Schreibe die Zeilen von der Zeile mit „5. **Contact (contact.html)**“ bis zur Zeile mit „- _7_OGGETTI : Definisce“ erneut ab und ändere dabei „Definisce“ in „Descrive“; alles Übrige bleibt unverändert. Lass die Bilder in der Antwort weg.

________________

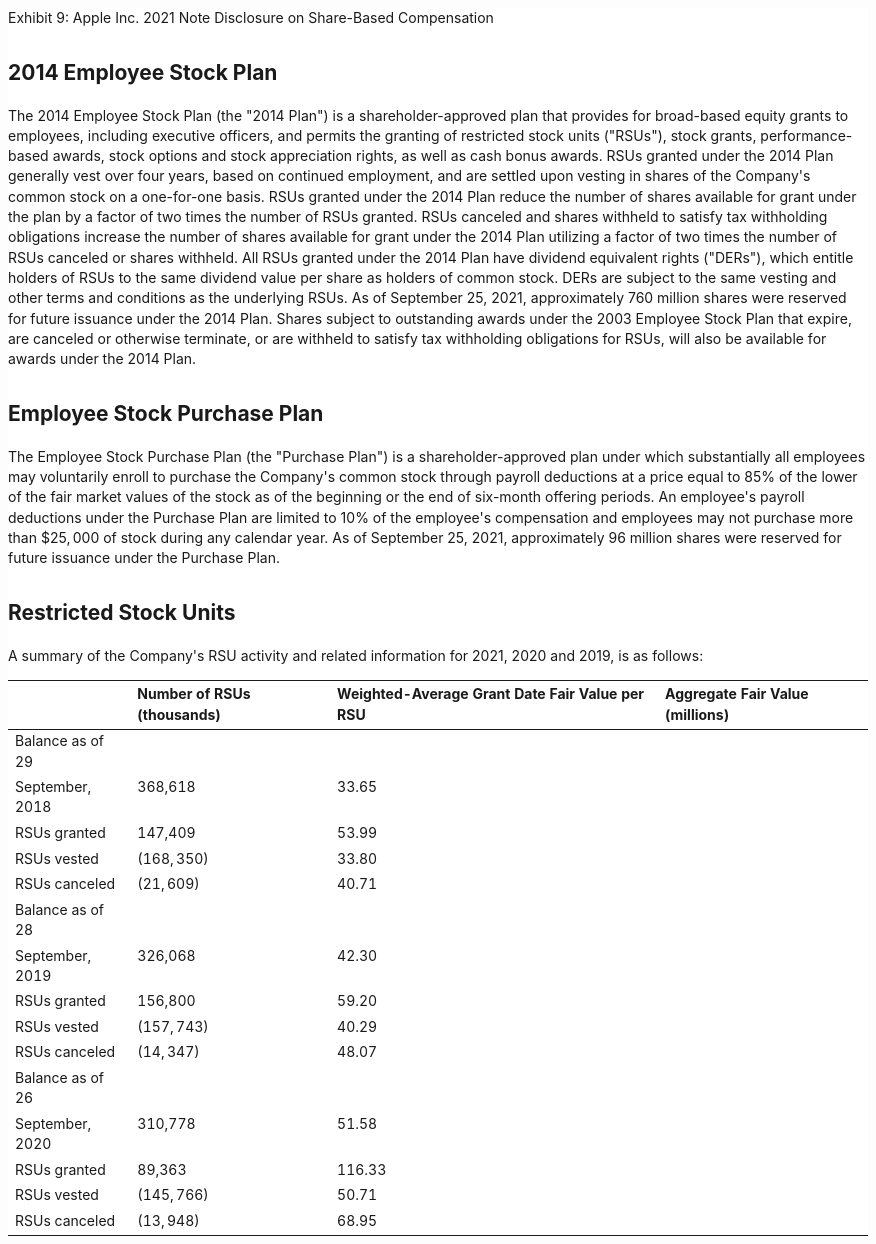 Exhibit 9: Apple Inc. 2021 Note Disclosure on Share-Based Compensation

## 2014 Employee Stock Plan

The 2014 Employee Stock Plan (the "2014 Plan") is a shareholder-approved plan that provides for broad-based equity grants to employees, including executive officers, and permits the granting of restricted stock units ("RSUs"), stock grants, performance-based awards, stock options and stock appreciation rights, as well as cash bonus awards. RSUs granted under the 2014 Plan generally vest over four years, based on continued employment, and are settled upon vesting in shares of the Company's common stock on a one-for-one basis. RSUs granted under the 2014 Plan reduce the number of shares available for grant under the plan by a factor of two times the number of RSUs granted. RSUs canceled and
shares withheld to satisfy tax withholding obligations increase the number of shares available for grant under the 2014 Plan utilizing a factor of two times the number of RSUs canceled or shares withheld. All RSUs granted under the 2014 Plan have dividend equivalent rights ("DERs"), which entitle holders of RSUs to the same dividend value per share as holders of common stock. DERs are subject to the same vesting and other terms and conditions as the underlying RSUs. As of September 25, 2021, approximately 760 million shares were reserved for future issuance under the 2014 Plan. Shares subject to outstanding awards under the 2003 Employee Stock Plan that expire, are canceled or otherwise terminate, or are withheld to satisfy tax withholding obligations for RSUs, will also be available for awards under the 2014 Plan.

## Employee Stock Purchase Plan

The Employee Stock Purchase Plan (the "Purchase Plan") is a shareholder-approved plan under which substantially all employees may voluntarily enroll to purchase the Company's common stock through payroll deductions at a price equal to $85 \%$ of the lower of the fair market values of the stock as of the beginning or the end of six-month offering periods. An employee's payroll deductions under the Purchase Plan are limited to $10 \%$ of the employee's compensation and employees may not purchase more than $\$ 25,000$ of stock during any calendar year. As of September 25, 2021, approximately 96 million shares were reserved for future issuance under the Purchase Plan.

## Restricted Stock Units

A summary of the Company's RSU activity and related information for 2021, 2020 and 2019, is as follows:

|  | Number of RSUs (thousands) | Weighted-Average Grant Date Fair Value per RSU | Aggregate Fair Value (millions) |
| :--- | :--- | :--- | :--- |
| Balance as of 29 |  |  |  |
| September, 2018 | 368,618 | 33.65 |  |
| RSUs granted | 147,409 | 53.99 |  |
| RSUs vested | $(168,350)$ | 33.80 |  |
| RSUs canceled | $(21,609)$ | 40.71 |  |
| Balance as of 28 |  |  |  |
| September, 2019 | 326,068 | 42.30 |  |
| RSUs granted | 156,800 | 59.20 |  |
| RSUs vested | $(157,743)$ | 40.29 |  |
| RSUs canceled | $(14,347)$ | 48.07 |  |
| Balance as of 26 |  |  |  |
| September, 2020 | 310,778 | 51.58 |  |
| RSUs granted | 89,363 | 116.33 |  |
| RSUs vested | $(145,766)$ | 50.71 |  |
| RSUs canceled | $(13,948)$ | 68.95 |  |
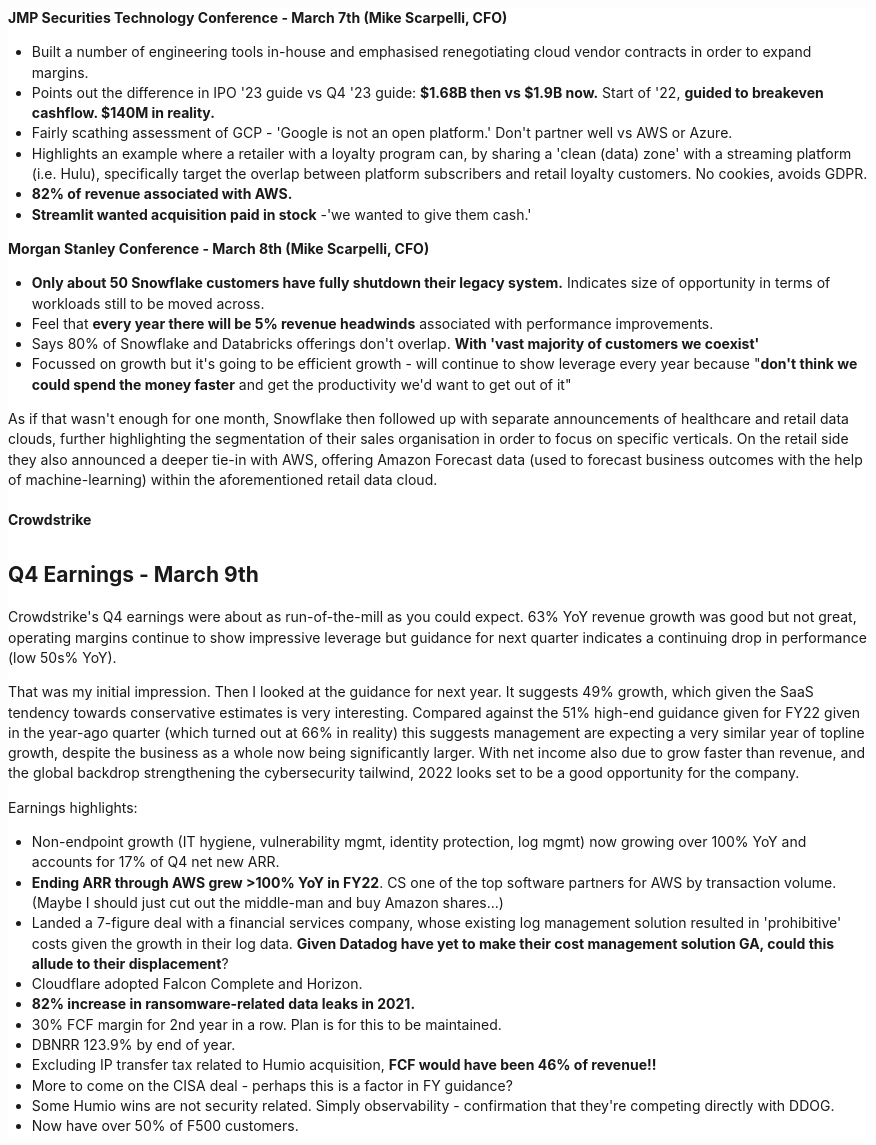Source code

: **JMP Securities Technology Conference - March 7th (Mike Scarpelli, CFO)**

- Built a number of engineering tools in-house and emphasised renegotiating cloud vendor contracts in order to expand margins.
- Points out the difference in IPO '23 guide vs Q4 '23 guide: **$1.68B then vs $1.9B now.** Start of '22, **guided to breakeven cashflow. $140M in reality.**
- Fairly scathing assessment of GCP - 'Google is not an open platform.' Don't partner well vs AWS or Azure.
- Highlights an example where a retailer with a loyalty program can, by sharing a 'clean (data) zone' with a streaming platform (i.e. Hulu), specifically target the overlap between platform subscribers and retail loyalty customers. No cookies, avoids GDPR.
- **82% of revenue associated with AWS.**
- **Streamlit wanted acquisition paid in stock** -'we wanted to give them cash.'

**Morgan Stanley Conference - March 8th (Mike Scarpelli, CFO)** 

- **Only about 50 Snowflake customers have fully shutdown their legacy system.** Indicates size of opportunity in terms of workloads still to be moved across.
- Feel that **every year there will be 5% revenue headwinds** associated with performance improvements.
- Says 80% of Snowflake and Databricks offerings don't overlap. **With 'vast majority of customers we coexist'**
- Focussed on growth but it's going to be efficient growth - will continue to show leverage every year because "**don't think we could spend the money faster** and get the productivity we'd want to get out of it"

As if that wasn't enough for one month, Snowflake then followed up with separate announcements of healthcare and retail data clouds, further highlighting the segmentation of their sales organisation in order to focus on specific verticals. On the retail side they also announced a deeper tie-in with AWS, offering Amazon Forecast data (used to forecast business outcomes with the help of machine-learning) within the aforementioned retail data cloud.

#### Crowdstrike

## Q4 Earnings - March 9th

Crowdstrike's Q4 earnings were about as run-of-the-mill as you could expect. 63% YoY revenue growth was good but not great, operating margins continue to show impressive leverage but guidance for next quarter indicates a continuing drop in performance (low 50s% YoY). 

That was my initial impression. Then I looked at the guidance for next year. It suggests 49% growth, which given the SaaS tendency towards conservative estimates is very interesting. Compared against the 51% high-end guidance given for FY22 given in the year-ago quarter (which turned out at 66% in reality) this suggests management are expecting a very similar year of topline growth, despite the business as a whole now being significantly larger. With net income also due to grow faster than revenue, and the global backdrop strengthening the cybersecurity tailwind, 2022 looks set to be a good opportunity for the company.

Earnings highlights:

- Non-endpoint growth (IT hygiene, vulnerability mgmt, identity protection, log mgmt) now growing over 100% YoY and accounts for 17% of Q4 net new ARR.
- **Ending ARR through AWS grew >100% YoY in FY22**. CS one of the top software partners for AWS by transaction volume. (Maybe I should just cut out the middle-man and buy Amazon shares...)
- Landed a 7-figure deal with a financial services company, whose existing log management solution resulted in 'prohibitive' costs given the growth in their log data. **Given Datadog have yet to make their cost management solution GA, could this allude to their displacement**?
- Cloudflare adopted Falcon Complete and Horizon.
- **82% increase in ransomware-related data leaks in 2021.** 
- 30% FCF margin for 2nd year in a row. Plan is for this to be maintained.
- DBNRR 123.9% by end of year. 
- Excluding IP transfer tax related to Humio acquisition, **FCF would have been 46% of revenue!!**
- More to come on the CISA deal - perhaps this is a factor in FY guidance?
- Some Humio wins are not security related. Simply observability - confirmation that they're competing directly with DDOG.
- Now have over 50% of F500 customers.
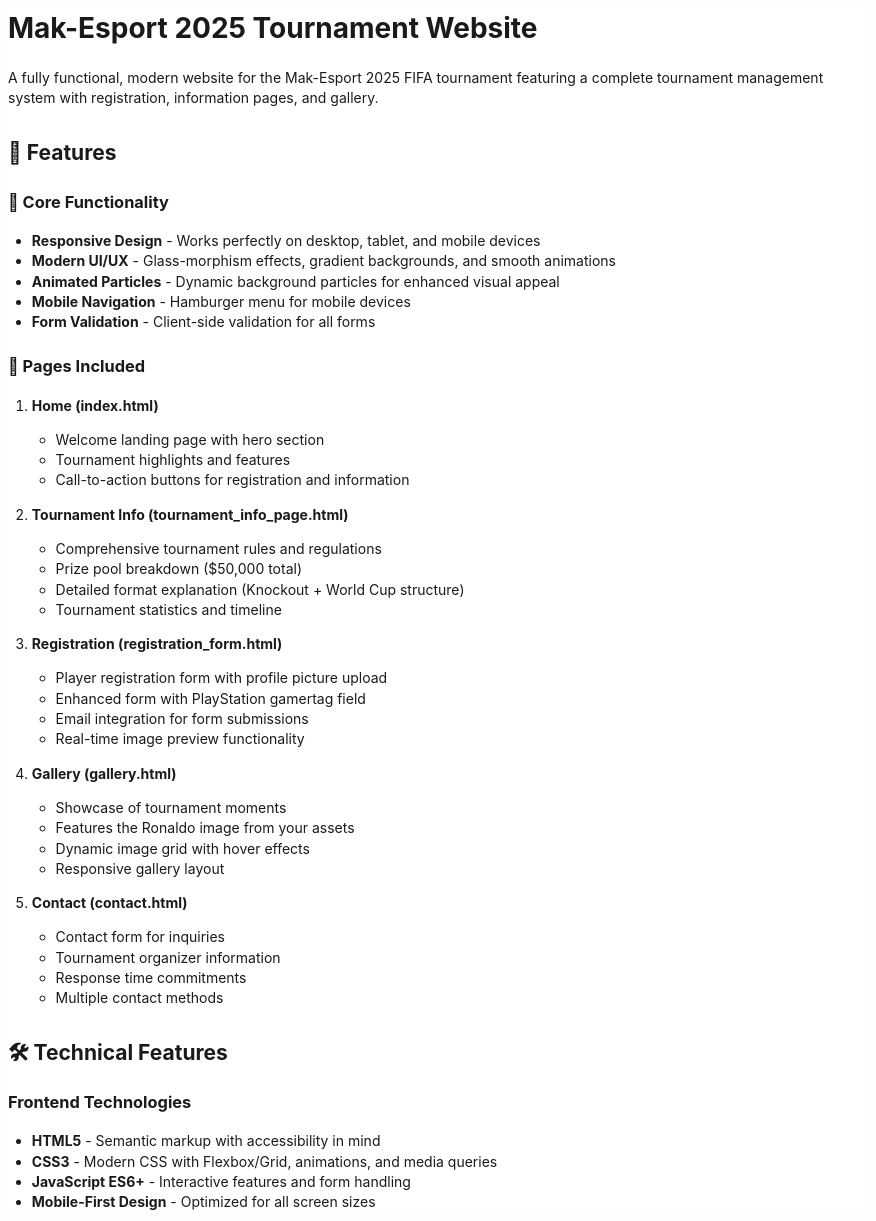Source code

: # Mak-Esport 2025 Tournament Website

A fully functional, modern website for the Mak-Esport 2025 FIFA tournament featuring a complete tournament management system with registration, information pages, and gallery.

## 🚀 Features

### 🎯 Core Functionality
- **Responsive Design** - Works perfectly on desktop, tablet, and mobile devices
- **Modern UI/UX** - Glass-morphism effects, gradient backgrounds, and smooth animations
- **Animated Particles** - Dynamic background particles for enhanced visual appeal
- **Mobile Navigation** - Hamburger menu for mobile devices
- **Form Validation** - Client-side validation for all forms

### 📄 Pages Included

1. **Home (index.html)**
   - Welcome landing page with hero section
   - Tournament highlights and features
   - Call-to-action buttons for registration and information

2. **Tournament Info (tournament_info_page.html)**
   - Comprehensive tournament rules and regulations
   - Prize pool breakdown ($50,000 total)
   - Detailed format explanation (Knockout + World Cup structure)
   - Tournament statistics and timeline

3. **Registration (registration_form.html)**
   - Player registration form with profile picture upload
   - Enhanced form with PlayStation gamertag field
   - Email integration for form submissions
   - Real-time image preview functionality

4. **Gallery (gallery.html)**
   - Showcase of tournament moments
   - Features the Ronaldo image from your assets
   - Dynamic image grid with hover effects
   - Responsive gallery layout

5. **Contact (contact.html)**
   - Contact form for inquiries
   - Tournament organizer information
   - Response time commitments
   - Multiple contact methods

## 🛠️ Technical Features

### Frontend Technologies
- **HTML5** - Semantic markup with accessibility in mind
- **CSS3** - Modern CSS with Flexbox/Grid, animations, and media queries
- **JavaScript ES6+** - Interactive features and form handling
- **Mobile-First Design** - Optimized for all screen sizes
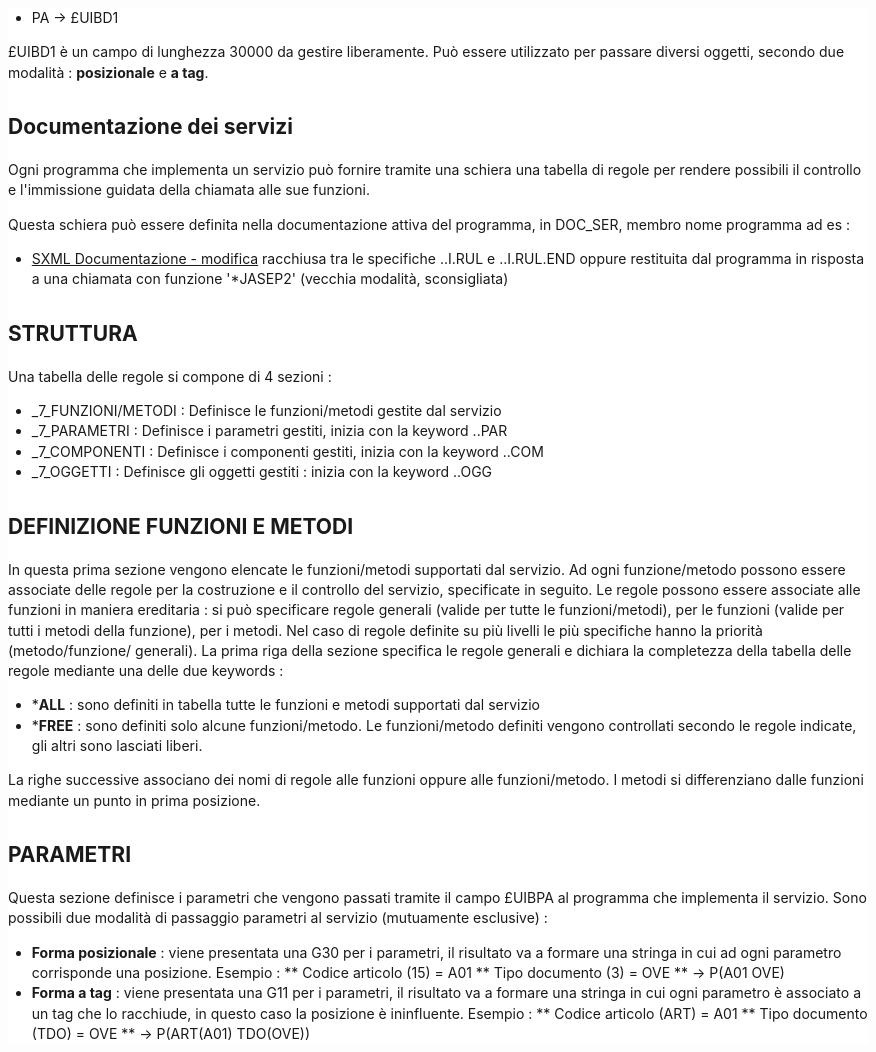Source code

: - PA -> £UIBD1

£UIBD1 è un campo di lunghezza 30000 da gestire liberamente.
Può essere utilizzato per passare diversi oggetti, secondo due modalità :  **posizionale** e **a tag**.

## Documentazione dei servizi
Ogni programma che implementa un servizio può fornire tramite una schiera una tabella di regole per rendere possibili il controllo e l'immissione guidata della chiamata alle sue funzioni.

Questa schiera può essere definita nella documentazione attiva del programma, in DOC_SER, membro nome programma ad es : 
- [SXML Documentazione - modifica](Sorgenti/MB/DOC_SER/JATRE_29C)
racchiusa tra le specifiche ..I.RUL e ..I.RUL.END oppure restituita dal programma in risposta a una chiamata con funzione '*JASEP2' (vecchia modalità, sconsigliata)

## STRUTTURA
Una tabella delle regole si compone di 4 sezioni : 

- _7_FUNZIONI/METODI : Definisce le funzioni/metodi gestite dal servizio
- _7_PARAMETRI : Definisce i parametri gestiti, inizia con la keyword ..PAR
- _7_COMPONENTI : Definisce i componenti gestiti, inizia con la keyword ..COM
- _7_OGGETTI : Definisce gli oggetti gestiti :  inizia con la keyword ..OGG


## DEFINIZIONE FUNZIONI E METODI
In questa prima sezione vengono elencate le funzioni/metodi supportati dal servizio.
Ad ogni funzione/metodo possono essere associate delle regole per la costruzione e il controllo del servizio, specificate in seguito.
Le regole possono essere associate alle funzioni in maniera ereditaria :  si può specificare regole generali (valide per tutte le funzioni/metodi), per le funzioni (valide per tutti i metodi della funzione), per i metodi.
Nel caso di regole definite su più livelli le più specifiche hanno la priorità (metodo/funzione/ generali).
La prima riga della sezione specifica le regole generali e dichiara la completezza della tabella delle regole mediante una delle due keywords : 

- ***ALL** :  sono definiti in tabella tutte le funzioni e metodi supportati dal servizio
- ***FREE** :  sono definiti solo alcune funzioni/metodo. Le funzioni/metodo definiti vengono controllati secondo le regole indicate, gli altri sono lasciati liberi.

La righe successive associano dei nomi di regole alle funzioni oppure alle funzioni/metodo.
I metodi si differenziano dalle funzioni mediante un punto in prima posizione.

## PARAMETRI
Questa sezione definisce i parametri che vengono passati tramite il campo £UIBPA al programma che implementa il servizio.
Sono possibili due modalità di passaggio parametri al servizio (mutuamente esclusive) : 
 * **Forma posizionale** :  viene presentata una G30 per i parametri, il risultato va a formare una stringa in cui ad ogni parametro corrisponde una posizione. Esempio : 
 ** Codice articolo (15) = A01
 ** Tipo documento  (3)  = OVE
 ** -> P(A01            OVE)
 * **Forma a tag** :        viene presentata una G11 per i parametri, il risultato va a formare una stringa in cui ogni parametro è associato a un tag che lo racchiude, in questo caso la posizione è ininfluente. Esempio : 
 ** Codice articolo (ART) = A01
 ** Tipo documento  (TDO)  = OVE
 ** -> P(ART(A01)  TDO(OVE))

________________

== Lösung ==
5. **Contact (contact.html)**
   - Contact form for inquiries
   - Tournament organizer information
   - Response time commitments
   - Multiple contact methods

## 🛠️ Technical Features

### Frontend Technologies
- **HTML5** - Semantic markup with accessibility in mind
- **CSS3** - Modern CSS with Flexbox/Grid, animations, and media queries
- **JavaScript ES6+** - Interactive features and form handling
- **Mobile-First Design** - Optimized for all screen sizes
Source code

: - PA -> £UIBD1

£UIBD1 è un campo di lunghezza 30000 da gestire liberamente.
Può essere utilizzato per passare diversi oggetti, secondo due modalità :  **posizionale** e **a tag**.

## Documentazione dei servizi
Ogni programma che implementa un servizio può fornire tramite una schiera una tabella di regole per rendere possibili il controllo e l'immissione guidata della chiamata alle sue funzioni.

Questa schiera può essere definita nella documentazione attiva del programma, in DOC_SER, membro nome programma ad es : 
- [SXML Documentazione - modifica](Sorgenti/MB/DOC_SER/JATRE_29C)
racchiusa tra le specifiche ..I.RUL e ..I.RUL.END oppure restituita dal programma in risposta a una chiamata con funzione '*JASEP2' (vecchia modalità, sconsigliata)

## STRUTTURA
Una tabella delle regole si compone di 4 sezioni : 

- _7_FUNZIONI/METODI : Descrive le funzioni/metodi gestite dal servizio
- _7_PARAMETRI : Descrive i parametri gestiti, inizia con la keyword ..PAR
- _7_COMPONENTI : Descrive i componenti gestiti, inizia con la keyword ..COM
- _7_OGGETTI : Descrive gli oggetti gestiti :  inizia con la keyword ..OGG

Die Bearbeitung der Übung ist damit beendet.